For an undirected graph, one needs to create edges for both directions. dgl.to_bidirected() can be helpful in this case, which converts a graph into a new one with edges for both directions.

>>> bg = dgl.to_bidirected(g)
>>> bg.edges()
(tensor([0, 0, 0, 1, 1, 2, 3, 3]), tensor([1, 2, 3, 0, 3, 0, 0, 1]))

Note

Tensor types are generally preferred throughout DGL APIs due to their efficient internal storage in C and explicit data type and device context information. However, most DGL APIs do support python iterable (e.g., list) or numpy.ndarray as arguments for quick prototyping.

DGL can use either \(32\)- or \(64\)-bit integers to store the node and edge IDs. The data types for the node and edge IDs should be the same. By using \(64\) bits, DGL can handle graphs with up to \(2^{63} - 1\) nodes or edges. However, if a graph contains less than \(2^{31} - 1\) nodes or edges, one should use \(32\)-bit integers as it leads to better speed and requires less memory. DGL provides methods for making such conversions. See below for an example.
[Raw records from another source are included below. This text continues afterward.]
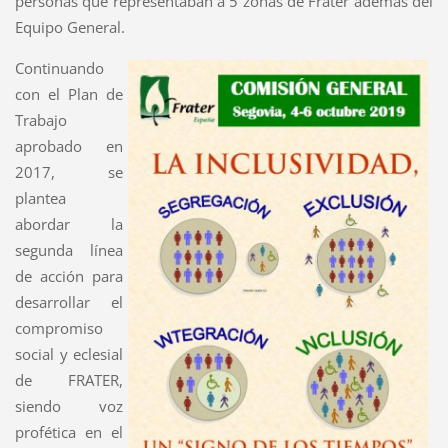
personas que representaban a 5 zonas de Frater además del
Equipo General.
Continuando
con el Plan de
Trabajo
aprobado en
2017, se
plantea
abordar la
segunda línea
de acción para
desarrollar el
compromiso
social y eclesial
de FRATER,
siendo voz
profética en el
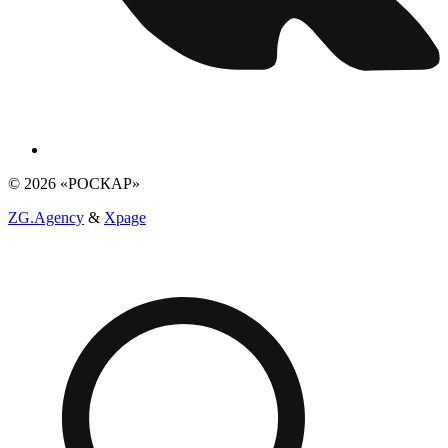
© 2026 «РОСКАР»
ZG.Agency
&
Xpage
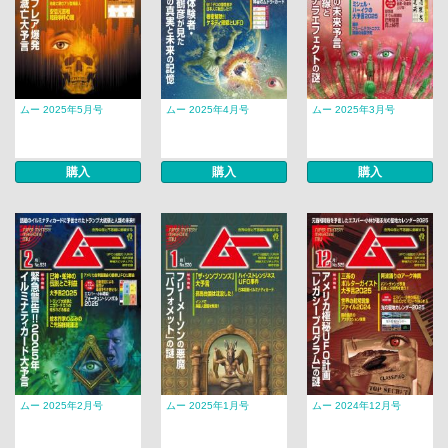
ムー 2025年5月号
ムー 2025年4月号
ムー 2025年3月号
購入
購入
購入
ムー 2025年2月号
ムー 2025年1月号
ムー 2024年12月号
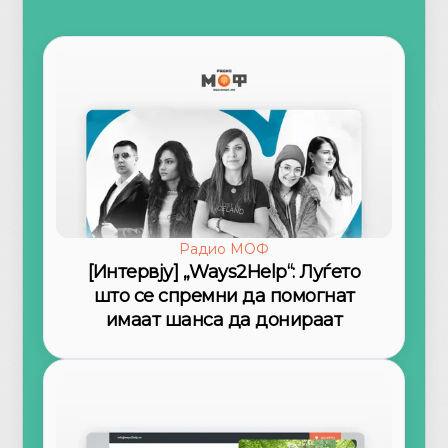
Радио МОФ
[Интервју] „Ways2Help“: Луѓето
што се спремни да помогнат
имаат шанса да донираат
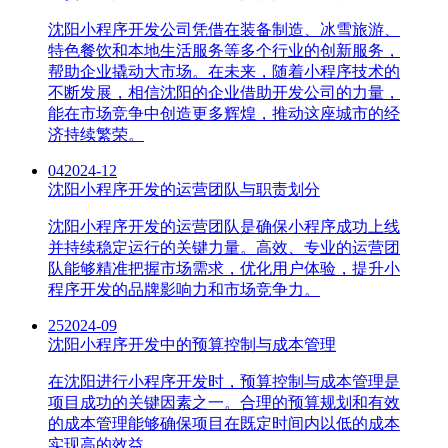
沈阳小程序开发公司凭借在装备制造、冰雪旅游、
特色餐饮和本地生活服务等多个行业的创新服务，
帮助企业撬动大市场。在未来，随着小程序技术的
不断发展，相信沈阳的企业借助开发公司的力量，
能在市场竞争中创造更多辉煌，推动这座城市的经
济持续繁荣。
04
2024-12
沈阳小程序开发的运营团队与职责划分
沈阳小程序开发的运营团队是确保小程序成功上线
并持续稳定运行的关键力量。高效、专业的运营团
队能够精准把握市场需求，优化用户体验，提升小
程序开发的品牌影响力和市场竞争力。
25
2024-09
沈阳小程序开发中的预算控制与成本管理
在沈阳进行小程序开发时，预算控制与成本管理是
项目成功的关键因素之一。合理的预算规划和有效
的成本管理能够确保项目在既定时间内以低的成本
实现高的效益。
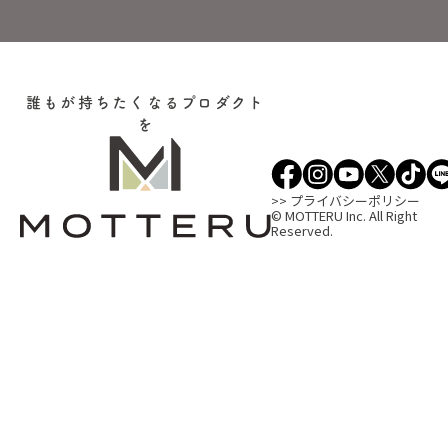
誰もが持ちたくなるプロダクト
を
>> プライバシーポリシー
© MOTTERU Inc. All Right
Reserved.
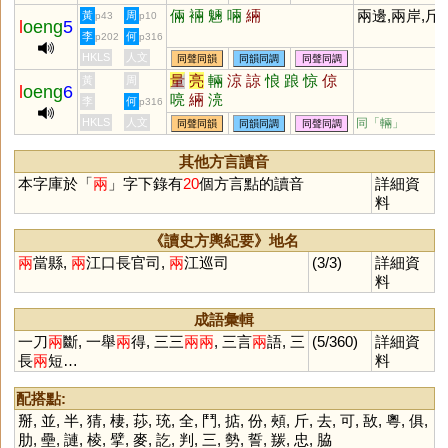
倆
裲
魎
啢
緉
兩邊,兩岸,斤
黃
周
p43
p10
l
oeng
5
李
何
p202
p316
HKLS
人文
同聲同韻
同韻同調
同聲同調
量
亮
輛
涼
諒
悢
踉
惊
倞
黃
周
l
oeng
6
喨
緉
湸
李
何
p316
HKLS
人文
同「
輛
」
同聲同韻
同韻同調
同聲同調
其他方言讀音
本字庫於「
兩
」字下錄有
20
個方言點的讀音
詳細資
料
《讀史方輿紀要》地名
兩
當縣,
兩
江口長官司,
兩
江巡司
(3/3)
詳細資
料
成語彙輯
一刀
兩
斷, 一舉
兩
得, 三三
兩
兩
, 三言
兩
語, 三
(5/360)
詳細資
長
兩
短…
料
配搭點:
掰
,
並
,
半
,
猜
,
棲
,
莏
,
珫
,
全
,
鬥
,
掂
,
份
,
頰
,
斤
,
去
,
可
,
敔
,
粵
,
俱
,
肋
,
壘
,
謰
,
棱
,
擘
,
麥
,
訖
,
判
,
三
,
勢
,
誓
,
羰
,
忠
,
脇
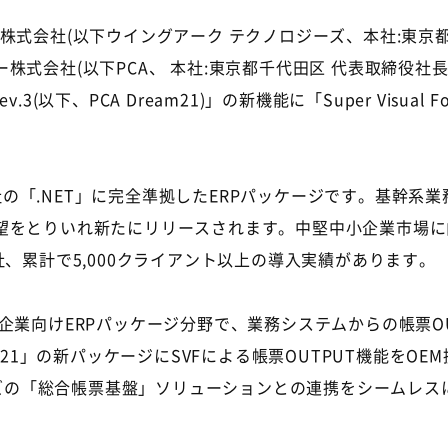
ジーズ株式会社(以下ウイングアーク テクノロジーズ、本社:東
式会社(以下PCA、 本社:東京都千代田区 代表取締役社長
v.3(以下、PCA Dream21)」の新機能に「Super Visua
式会社の「.NET」に完全準拠したERPパッケージです。基幹
望をとりいれ新たにリリースされます。中堅中小企業市場に
、累計で5,000クライアント以上の導入実績があります。
企業向けERPパッケージ分野で、業務システムからの帳票O
m21」の新パッケージにSVFによる帳票OUTPUT機能をOE
ジーズの「総合帳票基盤」ソリューションとの連携をシームレ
>>> edges = th.tensor([2, 5, 3]), th.tensor([3, 5, 0])  # edges 2->3, 5->5, 3->0
>>> g64 = dgl.graph(edges)  # DGL uses int64 by default
>>> print(g64.idtype)
torch.int64
>>> g32 = dgl.graph(edges, idtype=th.int32)  # create a int32 graph
>>> g32.idtype
torch.int32
>>> g64_2 = g32.long()  # convert to int64
>>> g64_2.idtype
torch.int64
>>> g32_2 = g64.int()  # convert to int32
>>> g32_2.idtype
torch.int32

See APIs: dgl.graph(), dgl.DGLGraph.nodes(), dgl.DGLGraph.edges(), dgl.to_bidirected(), dgl.DGLGraph.int(), dgl.DGLGraph.long(), and dgl.DGLGraph.idtype.